Alors que les négociations internationales reposent largement sur le principe des « responsabilités communes mais différenciées », reconnaissant que les pays industrialisés, sont historiquement responsables des changements climatiques et qu’ils doivent être les premiers à se mobiliser, ce type de mécanisme conduit à une inversion des responsabilités comme l’explique Sylvain Angerand, coordinateur des campagnes pour les Amis de la Terre : « Pour permettre à des entreprises comme Vinci ou GDF-Suez de continuer à polluer, Pur Projet demande aux personnes les plus pauvres de modifier leur façon de vivre en interdisant, par exemple, de défricher une parcelle pour se nourrir ».
La multiplication des grands projets miniers dans les régions andines, comme le projet d’extraction de cuivre et d’or de Conga dans la région de Cajamarca [1], entraîne la migration de nombreuses personnes qui fuient des régions devenues inhabitables suite aux pollutions de l’eau, à la baisse de productivité des terres, aux violations des droits humains ou à la vente forcée de terres aux entreprises minières et n’hésitent pas à s’établir parfois dans des endroits reculés au cœur de la forêt, à la recherche de meilleures conditions de vie et de terres cultivables pour se nourrir.
Dans ce contexte, qui est véritablement responsable de la déforestation ? Le paysan migrant qui défriche une parcelle pour se nourrir ou l’entreprise qui l’a forcé à quitter ses terres pour ouvrir une mine ?

Lors de leur mission, les Amis de la Terre ont constaté que loin de s’attaquer aux causes profondes de la déforestation, Pur Projet en exacerbe les conséquences en plaçant les communautés dans une situation d’insécurité foncière.

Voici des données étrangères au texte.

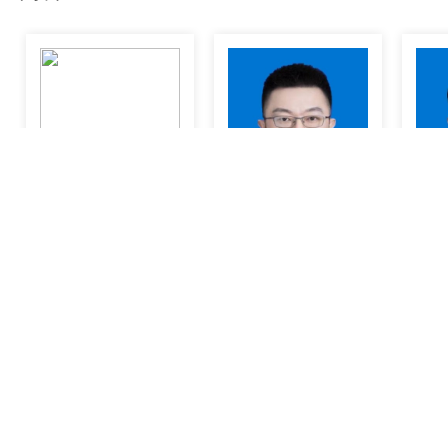
任章勇
滕寅
医师
主任医师
友情链接
：
国家卫生健康委员会
贵州省人民政府
贵州省卫生健康委员会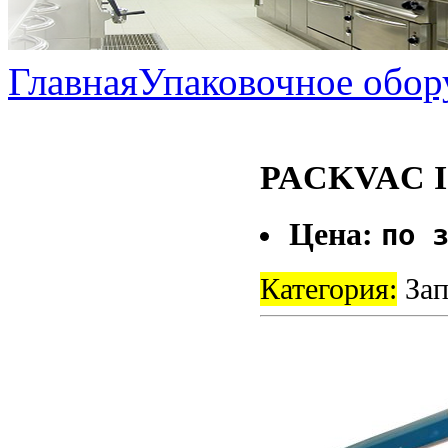
Главная
Упаковочное обор
PACKVAC IS
Цена:
по 
Категория:
Зап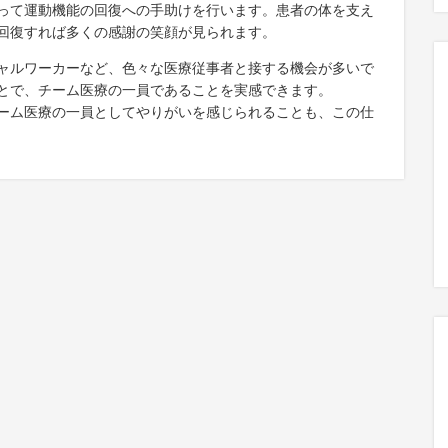
って運動機能の回復への手助けを行います。患者の体を支え
回復すれば多くの感謝の笑顔が見られます。
ャルワーカーなど、色々な医療従事者と接する機会が多いで
とで、チーム医療の一員であることを実感できます。
ーム医療の一員としてやりがいを感じられることも、この仕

Les communautés d’Anaso Pueblo, de Canaan et de la Morada n’ont pas été pleinement informées avant la création des concessions de conservation du Biocorridor de Martin Sagrado, dont Pur Projet a obtenu le transfert exclusif des droits sur le carbone. Ces communautés, bien qu’établies depuis plusieurs dizaines d’années dans ces forêts ne disposent d’aucun titre foncier et sont donc expulsables à tout moment par la police nationale et les forces armées, comme le prévoit explicitement le contrat de concession [2].

Les Amis de la Terre demandent à Pur Projet de reconnaître que la compensation carbone ne repose sur aucune base scientifique solide et conduit à un transfert de responsabilité inacceptable des plus riches vers les plus pauvres. Les projets de lutte contre la déforestation doivent s’appuyer sur des mesures d’appui permettant aux communautés d’améliorer leurs conditions de vie et non sur des mesures répressives.

La lutte contre la déforestation constitue certes un enjeu majeur pour stabiliser le climat, mais elle ne doit pas être prétexte à créer de nouveaux « droits à polluer » (ou « crédits carbone ») qui permettraient à des entreprises ou des pays de « compenser » leurs émissions de carbone par la plantation ou la conservation de forêts dans les pays du Sud.

Alors que la France se prépare à accueillir la conférence internationale sur le climat de Paris en 2015, les Amis de la Terre appellent les responsables politiques à rejeter les mécanismes de marché du carbone, qui ont largement prouvé leur inefficacité, et à faire appliquer des objectifs chiffrés et ambitieux pour conduire les secteurs d’activité les plus concernés à réduire drastiquement à la source leurs émissions de gaz à effet de serre.